# [Task details]
Please pull out each line in the entries below containing the word "that". Case counts, so copy only lines where it appears with the same capitalization.

# [Record extracts]
- - - - -

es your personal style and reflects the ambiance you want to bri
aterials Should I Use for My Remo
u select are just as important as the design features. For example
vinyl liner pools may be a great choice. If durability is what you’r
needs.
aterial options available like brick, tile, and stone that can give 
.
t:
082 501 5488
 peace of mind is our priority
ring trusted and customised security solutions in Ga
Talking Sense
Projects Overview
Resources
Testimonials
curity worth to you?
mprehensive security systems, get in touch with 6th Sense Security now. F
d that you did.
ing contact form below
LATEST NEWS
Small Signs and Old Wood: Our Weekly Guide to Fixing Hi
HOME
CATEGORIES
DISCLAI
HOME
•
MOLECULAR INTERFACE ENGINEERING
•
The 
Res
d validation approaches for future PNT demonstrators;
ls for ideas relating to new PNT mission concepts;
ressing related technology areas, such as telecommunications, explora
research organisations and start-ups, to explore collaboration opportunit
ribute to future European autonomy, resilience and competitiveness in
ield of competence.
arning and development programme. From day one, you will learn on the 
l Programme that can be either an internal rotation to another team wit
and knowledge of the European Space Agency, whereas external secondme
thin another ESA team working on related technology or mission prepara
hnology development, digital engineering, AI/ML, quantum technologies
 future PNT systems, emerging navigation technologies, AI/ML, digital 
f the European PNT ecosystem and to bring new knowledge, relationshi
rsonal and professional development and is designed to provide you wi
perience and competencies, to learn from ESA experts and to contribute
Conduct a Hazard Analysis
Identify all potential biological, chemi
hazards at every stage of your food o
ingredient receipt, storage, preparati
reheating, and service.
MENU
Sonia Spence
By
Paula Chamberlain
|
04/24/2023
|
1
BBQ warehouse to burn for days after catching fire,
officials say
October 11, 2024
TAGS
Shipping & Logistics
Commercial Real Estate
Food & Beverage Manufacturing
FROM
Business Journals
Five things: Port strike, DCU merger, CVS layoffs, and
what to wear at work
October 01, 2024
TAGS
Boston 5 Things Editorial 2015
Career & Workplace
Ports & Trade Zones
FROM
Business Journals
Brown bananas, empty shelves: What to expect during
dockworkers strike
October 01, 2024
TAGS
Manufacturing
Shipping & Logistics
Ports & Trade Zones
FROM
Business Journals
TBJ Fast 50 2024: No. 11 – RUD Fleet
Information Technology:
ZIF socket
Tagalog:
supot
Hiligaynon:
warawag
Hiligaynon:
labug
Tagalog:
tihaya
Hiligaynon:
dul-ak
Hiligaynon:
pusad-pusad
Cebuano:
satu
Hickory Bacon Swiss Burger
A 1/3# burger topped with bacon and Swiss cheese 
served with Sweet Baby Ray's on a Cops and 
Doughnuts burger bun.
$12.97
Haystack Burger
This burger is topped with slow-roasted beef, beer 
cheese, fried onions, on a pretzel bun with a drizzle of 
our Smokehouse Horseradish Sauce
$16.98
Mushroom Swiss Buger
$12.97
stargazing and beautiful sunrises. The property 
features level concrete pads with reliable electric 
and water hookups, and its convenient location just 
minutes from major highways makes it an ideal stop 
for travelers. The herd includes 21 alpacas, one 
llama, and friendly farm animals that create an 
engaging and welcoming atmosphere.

- - - - -

# [Your solution]
aterial options available like brick, tile, and stone that can give 
d that you did.
l Programme that can be either an internal rotation to another team wit
llama, and friendly farm animals that create an 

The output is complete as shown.